=== OBJECTIVE ===
Copy every one of the entries below word for word, keeping each line as it appears.

=== PROVIDED MATERIAL ===
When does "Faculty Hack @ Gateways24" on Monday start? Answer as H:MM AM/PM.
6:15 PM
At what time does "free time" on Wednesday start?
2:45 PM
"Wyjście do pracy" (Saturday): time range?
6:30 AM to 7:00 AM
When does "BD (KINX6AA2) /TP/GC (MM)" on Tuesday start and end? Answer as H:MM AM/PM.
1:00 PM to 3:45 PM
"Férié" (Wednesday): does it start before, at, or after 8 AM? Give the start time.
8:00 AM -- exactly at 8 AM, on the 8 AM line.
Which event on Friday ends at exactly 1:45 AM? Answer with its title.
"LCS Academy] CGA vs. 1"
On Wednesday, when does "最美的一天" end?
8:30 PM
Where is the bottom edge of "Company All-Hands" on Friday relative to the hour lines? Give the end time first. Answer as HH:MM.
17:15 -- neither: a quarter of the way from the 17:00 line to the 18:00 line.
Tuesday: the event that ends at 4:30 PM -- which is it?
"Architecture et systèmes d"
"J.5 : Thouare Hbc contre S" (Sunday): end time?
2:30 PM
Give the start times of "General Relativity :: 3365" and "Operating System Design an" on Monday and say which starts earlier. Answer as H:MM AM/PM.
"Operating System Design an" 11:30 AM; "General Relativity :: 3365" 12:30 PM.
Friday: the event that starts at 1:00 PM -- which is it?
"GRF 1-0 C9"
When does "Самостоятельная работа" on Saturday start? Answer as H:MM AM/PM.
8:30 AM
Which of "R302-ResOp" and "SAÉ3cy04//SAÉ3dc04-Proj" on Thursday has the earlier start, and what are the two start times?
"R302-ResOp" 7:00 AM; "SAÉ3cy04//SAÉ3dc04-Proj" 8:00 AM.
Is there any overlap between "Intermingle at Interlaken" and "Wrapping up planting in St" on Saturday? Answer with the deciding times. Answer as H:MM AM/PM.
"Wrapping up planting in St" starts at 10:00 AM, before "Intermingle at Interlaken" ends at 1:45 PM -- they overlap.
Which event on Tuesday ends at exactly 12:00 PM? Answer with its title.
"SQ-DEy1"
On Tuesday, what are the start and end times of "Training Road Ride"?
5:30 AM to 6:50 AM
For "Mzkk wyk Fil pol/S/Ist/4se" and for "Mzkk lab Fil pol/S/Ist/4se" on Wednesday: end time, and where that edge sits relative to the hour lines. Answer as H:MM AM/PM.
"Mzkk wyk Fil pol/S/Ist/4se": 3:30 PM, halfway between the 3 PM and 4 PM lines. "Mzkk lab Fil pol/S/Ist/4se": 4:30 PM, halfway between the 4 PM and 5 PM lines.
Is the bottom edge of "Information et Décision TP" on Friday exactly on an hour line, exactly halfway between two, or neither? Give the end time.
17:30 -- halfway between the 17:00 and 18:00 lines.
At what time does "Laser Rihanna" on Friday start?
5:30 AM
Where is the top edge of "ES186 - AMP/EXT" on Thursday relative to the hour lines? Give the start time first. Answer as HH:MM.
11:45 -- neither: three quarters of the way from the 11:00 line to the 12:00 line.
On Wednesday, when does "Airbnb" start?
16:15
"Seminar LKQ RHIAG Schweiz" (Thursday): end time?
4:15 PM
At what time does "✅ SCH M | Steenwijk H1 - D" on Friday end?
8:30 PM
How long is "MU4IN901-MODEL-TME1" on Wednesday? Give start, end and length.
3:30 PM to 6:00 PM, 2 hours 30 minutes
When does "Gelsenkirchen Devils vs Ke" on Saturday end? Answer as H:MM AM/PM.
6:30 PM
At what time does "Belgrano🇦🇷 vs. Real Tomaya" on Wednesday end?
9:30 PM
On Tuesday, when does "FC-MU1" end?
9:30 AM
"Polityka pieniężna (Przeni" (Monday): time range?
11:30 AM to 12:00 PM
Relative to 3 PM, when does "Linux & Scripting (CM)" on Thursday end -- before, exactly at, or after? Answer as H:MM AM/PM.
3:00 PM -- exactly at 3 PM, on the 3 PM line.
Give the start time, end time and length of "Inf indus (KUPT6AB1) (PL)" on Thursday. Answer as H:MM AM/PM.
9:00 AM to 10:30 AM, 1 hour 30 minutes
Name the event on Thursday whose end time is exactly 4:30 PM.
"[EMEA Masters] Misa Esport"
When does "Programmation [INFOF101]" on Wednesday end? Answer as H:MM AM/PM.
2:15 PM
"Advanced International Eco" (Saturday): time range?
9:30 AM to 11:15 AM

=== RESPONSE ===
When does "Faculty Hack @ Gateways24" on Monday start? Answer as H:MM AM/PM.
6:15 PM
At what time does "free time" on Wednesday start?
2:45 PM
"Wyjście do pracy" (Saturday): time range?
6:30 AM to 7:00 AM
When does "BD (KINX6AA2) /TP/GC (MM)" on Tuesday start and end? Answer as H:MM AM/PM.
1:00 PM to 3:45 PM
"Férié" (Wednesday): does it start before, at, or after 8 AM? Give the start time.
8:00 AM -- exactly at 8 AM, on the 8 AM line.
Which event on Friday ends at exactly 1:45 AM? Answer with its title.
"LCS Academy] CGA vs. 1"
On Wednesday, when does "最美的一天" end?
8:30 PM
Where is the bottom edge of "Company All-Hands" on Friday relative to the hour lines? Give the end time first. Answer as HH:MM.
17:15 -- neither: a quarter of the way from the 17:00 line to the 18:00 line.
Tuesday: the event that ends at 4:30 PM -- which is it?
"Architecture et systèmes d"
"J.5 : Thouare Hbc contre S" (Sunday): end time?
2:30 PM
Give the start times of "General Relativity :: 3365" and "Operating System Design an" on Monday and say which starts earlier. Answer as H:MM AM/PM.
"Operating System Design an" 11:30 AM; "General Relativity :: 3365" 12:30 PM.
Friday: the event that starts at 1:00 PM -- which is it?
"GRF 1-0 C9"
When does "Самостоятельная работа" on Saturday start? Answer as H:MM AM/PM.
8:30 AM
Which of "R302-ResOp" and "SAÉ3cy04//SAÉ3dc04-Proj" on Thursday has the earlier start, and what are the two start times?
"R302-ResOp" 7:00 AM; "SAÉ3cy04//SAÉ3dc04-Proj" 8:00 AM.
Is there any overlap between "Intermingle at Interlaken" and "Wrapping up planting in St" on Saturday? Answer with the deciding times. Answer as H:MM AM/PM.
"Wrapping up planting in St" starts at 10:00 AM, before "Intermingle at Interlaken" ends at 1:45 PM -- they overlap.
Which event on Tuesday ends at exactly 12:00 PM? Answer with its title.
"SQ-DEy1"
On Tuesday, what are the start and end times of "Training Road Ride"?
5:30 AM to 6:50 AM
For "Mzkk wyk Fil pol/S/Ist/4se" and for "Mzkk lab Fil pol/S/Ist/4se" on Wednesday: end time, and where that edge sits relative to the hour lines. Answer as H:MM AM/PM.
"Mzkk wyk Fil pol/S/Ist/4se": 3:30 PM, halfway between the 3 PM and 4 PM lines. "Mzkk lab Fil pol/S/Ist/4se": 4:30 PM, halfway between the 4 PM and 5 PM lines.
Is the bottom edge of "Information et Décision TP" on Friday exactly on an hour line, exactly halfway between two, or neither? Give the end time.
17:30 -- halfway between the 17:00 and 18:00 lines.
At what time does "Laser Rihanna" on Friday start?
5:30 AM
Where is the top edge of "ES186 - AMP/EXT" on Thursday relative to the hour lines? Give the start time first. Answer as HH:MM.
11:45 -- neither: three quarters of the way from the 11:00 line to the 12:00 line.
On Wednesday, when does "Airbnb" start?
16:15
"Seminar LKQ RHIAG Schweiz" (Thursday): end time?
4:15 PM
At what time does "✅ SCH M | Steenwijk H1 - D" on Friday end?
8:30 PM
How long is "MU4IN901-MODEL-TME1" on Wednesday? Give start, end and length.
3:30 PM to 6:00 PM, 2 hours 30 minutes
When does "Gelsenkirchen Devils vs Ke" on Saturday end? Answer as H:MM AM/PM.
6:30 PM
At what time does "Belgrano🇦🇷 vs. Real Tomaya" on Wednesday end?
9:30 PM
On Tuesday, when does "FC-MU1" end?
9:30 AM
"Polityka pieniężna (Przeni" (Monday): time range?
11:30 AM to 12:00 PM
Relative to 3 PM, when does "Linux & Scripting (CM)" on Thursday end -- before, exactly at, or after? Answer as H:MM AM/PM.
3:00 PM -- exactly at 3 PM, on the 3 PM line.
Give the start time, end time and length of "Inf indus (KUPT6AB1) (PL)" on Thursday. Answer as H:MM AM/PM.
9:00 AM to 10:30 AM, 1 hour 30 minutes
Name the event on Thursday whose end time is exactly 4:30 PM.
"[EMEA Masters] Misa Esport"
When does "Programmation [INFOF101]" on Wednesday end? Answer as H:MM AM/PM.
2:15 PM
"Advanced International Eco" (Saturday): time range?
9:30 AM to 11:15 AM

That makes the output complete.